En growth marketing, une matrice appelée AARRR est très appréciée des startups. Elle signifie :

  • Acquisition, comment les utilisateurs nous trouvent-ils ?
  • Activation, est-ce que les visiteurs deviennent clients ?
  • Rétention, est-ce que les clients restent longtemps ?
  • Revenu, combien de revenus apporte un client ?
  • Referral, est-ce que les clients apportent de nouveaux prospects ?

Le growth marketing s’attaque à chacun de ces leviers pour optimiser la croissance d’une startup. Guillaume Cabane a été un pionnier dans le domaine (travaillant chez Apple, puis au sein des startups Mention, Segment puis Drift). Il a été l’un des premiers en France à mettre en place des tactiques growth marketing appliquées à la rétention ou au referral par exemple.

Une technique célèbre et maintenant utilisée par de très nombreuses startups a été inventée par Guillaume Cabane. Il s’agit d’une méthode pour augmenter le nombre de clients à la suite d’un essai gratuit. Après avoir utilisé gratuitement une solution pendant 15 jours, un individu reçoit un email lui proposant de passer à la version payante, il décide de ne pas donner suite. C’est à ce moment que la technique intervient.

Cabane décide d’automatiser l’envoi d’un email à toutes les personnes qui ont terminé l’essai gratuit et qui ne sont pas devenues clientes. Cet email contient un court formulaire, demandant de juger de la satisfaction de l’utilisation de la solution gratuite. Le prospect va alors auto-évaluer sa satisfaction. À la suite des réponses au formulaire, Cabane va automatiser l’envoi d’un autre email, seulement aux personnes ayant fait un retour positif.

Cet email les remercie d’avoir testé la solution, et propose un bon de réduction de 15% pour les trois premiers mois d’utilisation. Le taux transformation de prospects en client augmente alors significativement et impacte la croissance de la startup, car le modèle est automatisé et reproduit à grande échelle, sur des milliers de prospects.

On reconnaît ici ce qui constitue une étape supplémentaire pour influencer le comportement du prospect. En s’appuyant sur la théorie de l’engagement, la startup demande à l’utilisateur d’auto-évaluer sa satisfaction. Lorsqu’un individu accepte de compléter le formulaire de satisfaction, il renvoie une image d’utilisateur satisfait à sa propre personne : il se dit qu’il pourrait être client. L’acceptation de cette requête engage le prospect.

Le RGPD et les limites dans le traitement de données

Le Règlement Général sur la Protection des Données (RGPD) est le texte de référence concernant le traitement des données à caractère personnel concernant les individus habitants au sein de l’Union européenne. Le règlement met en avant le droit à l’effacement de façon unifié, chaque citoyen doit avoir le contrôle sur ses données privées et peut les retirer à tout moment. Il reste maître de ses informations personnelles.
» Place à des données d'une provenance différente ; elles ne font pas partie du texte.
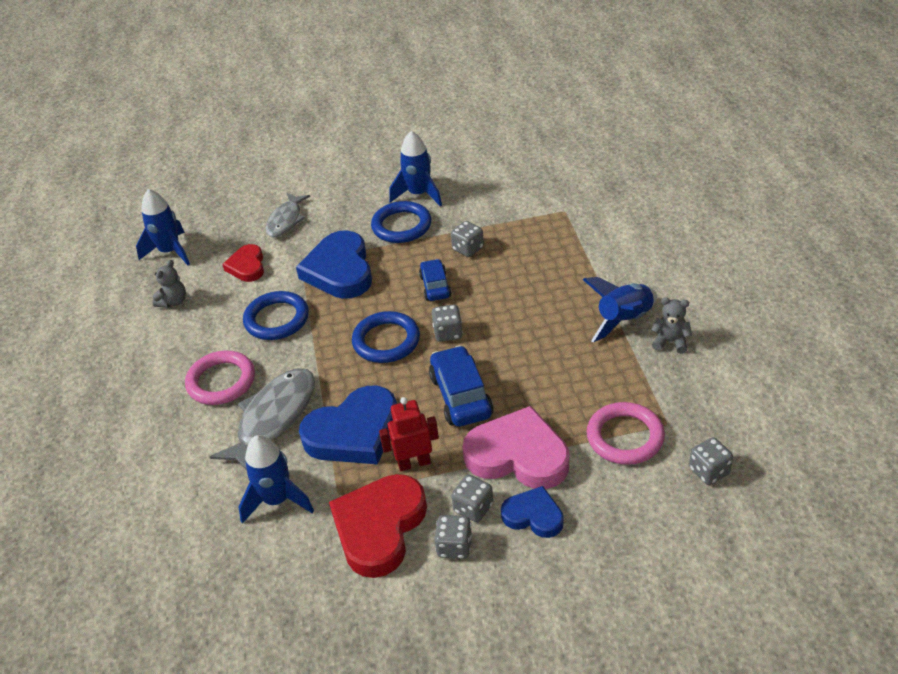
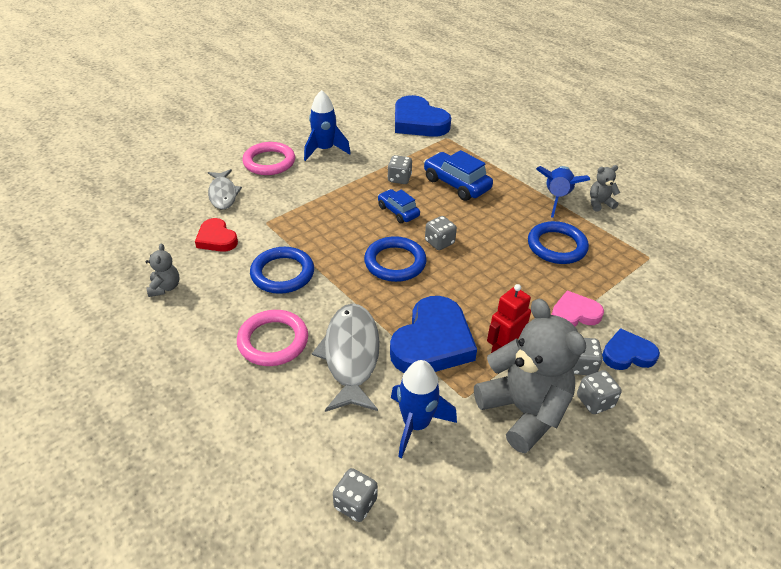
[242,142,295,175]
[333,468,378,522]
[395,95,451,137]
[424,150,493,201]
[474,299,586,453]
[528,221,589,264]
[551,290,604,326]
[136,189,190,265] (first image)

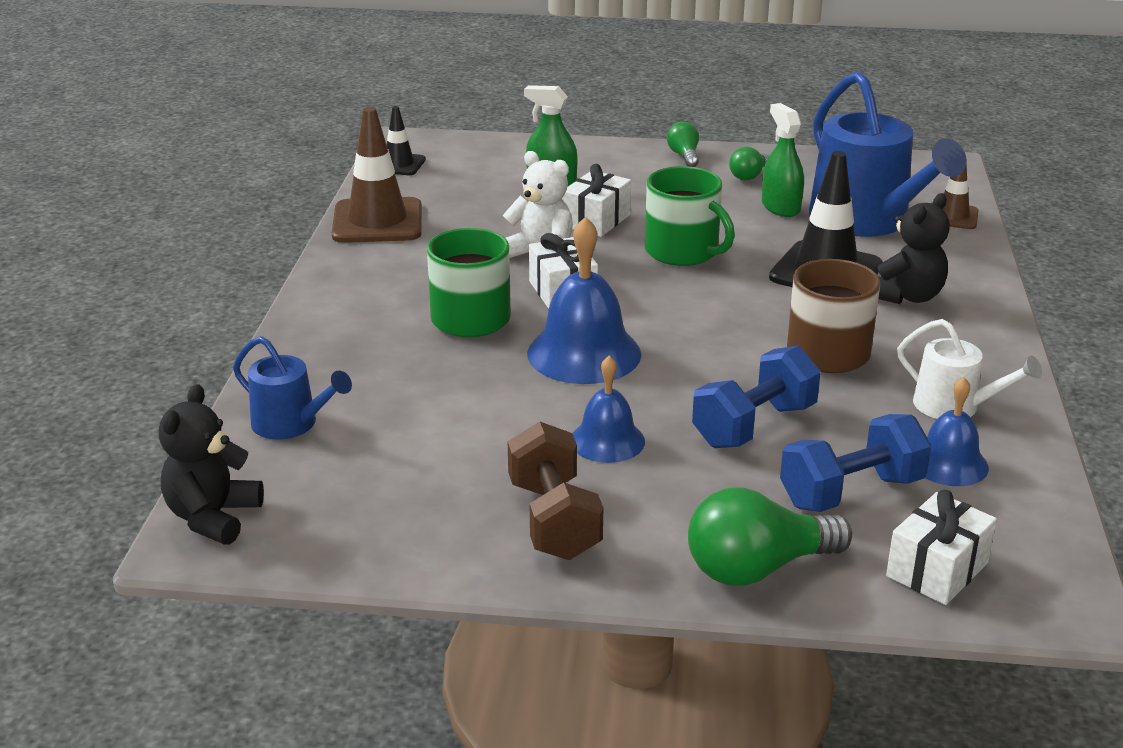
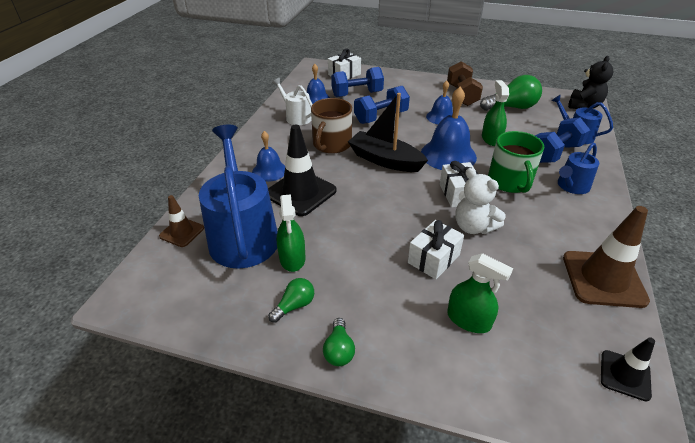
[252,131,285,182]
[348,93,428,172]
[480,75,542,111]
[482,80,509,146]
[535,118,590,163]
[558,143,599,194]
[645,166,735,266] (first image)

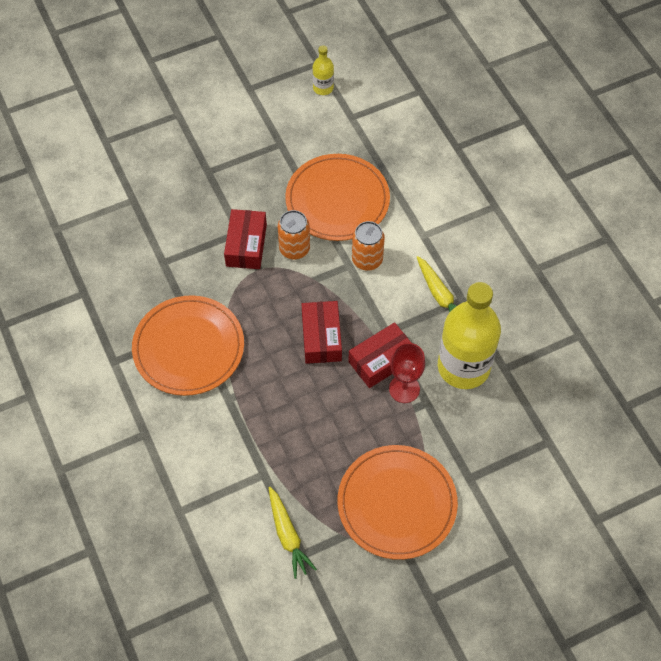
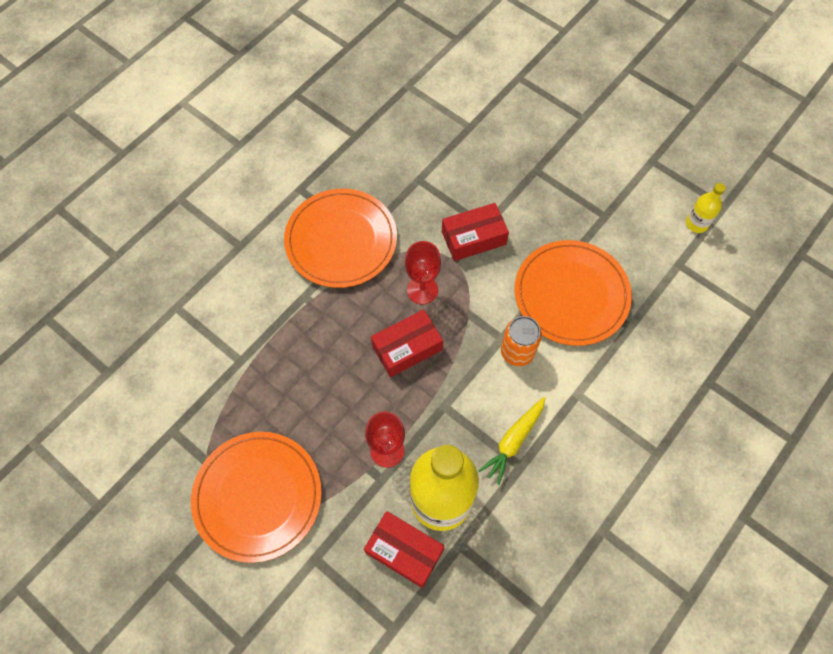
[364,511,445,588]
[405,241,441,305]
[268,487,317,579] (first image)
[278,210,310,260] (first image)

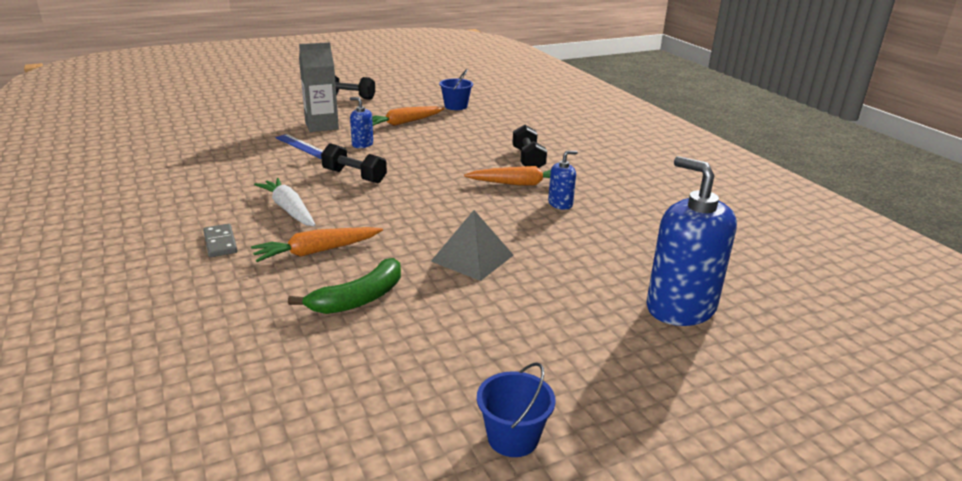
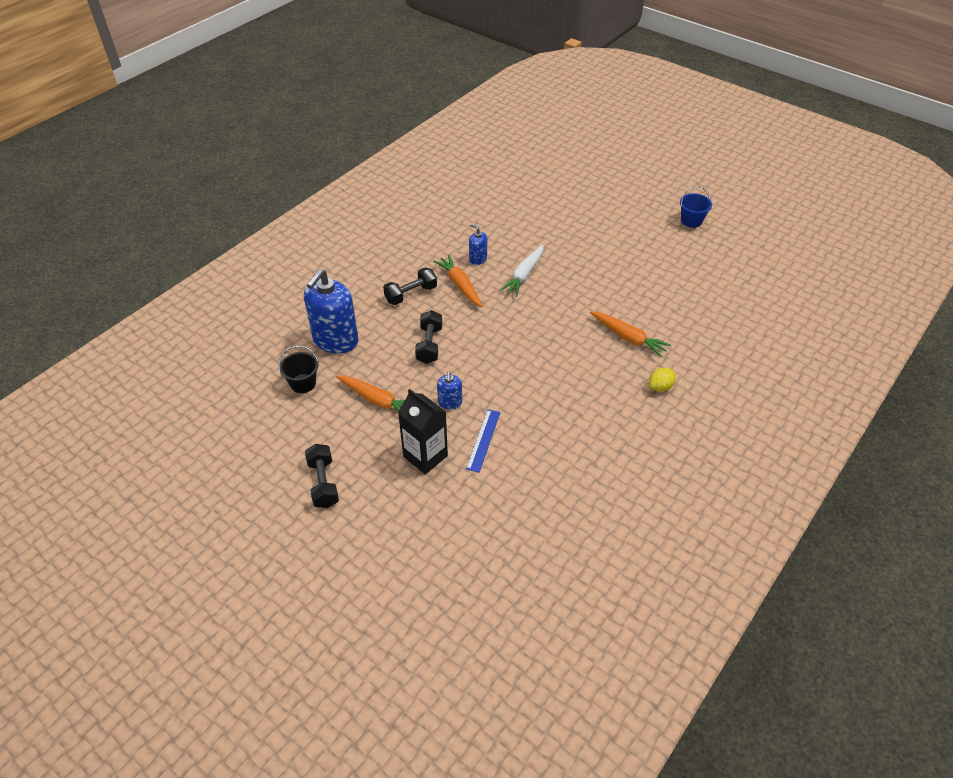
[278,345,319,393]
[304,269,359,354]
[398,389,448,475]
[415,310,442,364]
[500,244,544,297]
[649,368,676,392]
[288,258,401,314] (first image)
[431,210,514,281] (first image)

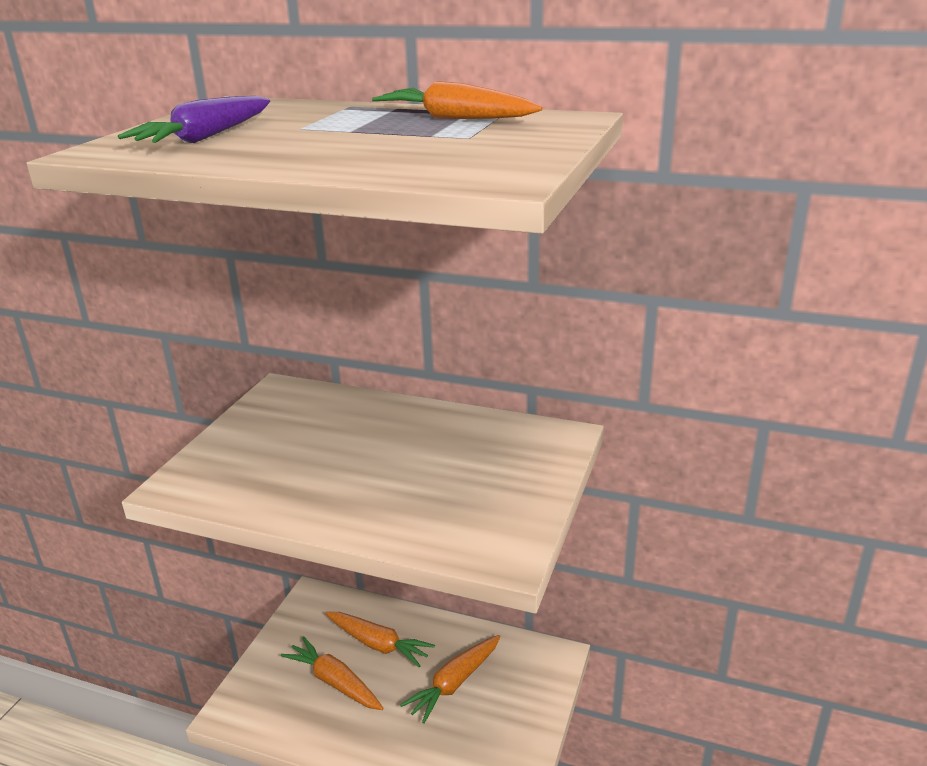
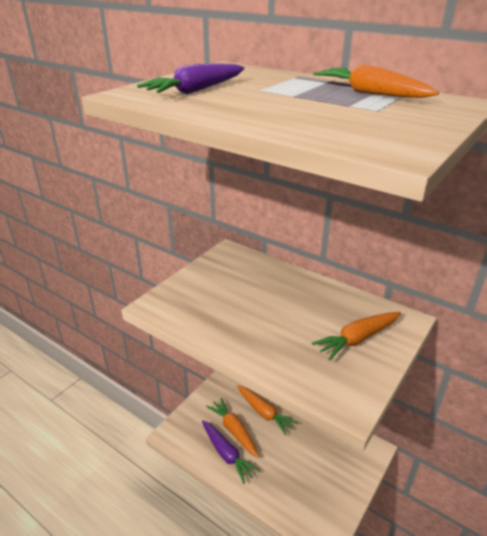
[202,420,260,484]
[312,312,401,360]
En mai 2019, Olivier Ezratty partage dans son ouvrage “Guide des Startups en France” une mésaventure qui lui est arrivé, dans le chapitre dédié aux growth hacking.

“Le growth hacking peut être parfois contre-productif. Il est à doser avec discernement. Cela peut intégrer le scrap de sites web et annuaires. [...]

D’autres arrosent des audiences non qualifiées en commençant par un mensonge effronté. C’est par exemple le cas d’une startup que je me permets de dénoncer, [marque] qui se positionne comme le numéro un de la publicité sur mobiles.

Ils m’ont plusieurs fois envoyé des mails prétendant qu’un habitant de ma région était intéressé par mes services. C’est évidemment faux et cette personne n’existe probablement pas.

Comme je n’ai pas de compte chez eux, comment pourraient-ils promouvoir mes services à l’insu de mon plein gré ? En scrappant LinkedIn ou mon propre site web ?

Le pire est que la demande de « unsubscribe » ne fonctionne pas chez eux et qu’ils peuvent récidiver plusieurs fois.”

Le cold emailing est une technique utilisée en growth marketing et en prospection commerciale. Là où le problème majeur arrive, c’est que le bouton pour se désinscrire ne fonctionne pas. Le droit à l’effacement n’est absolument pas respecté.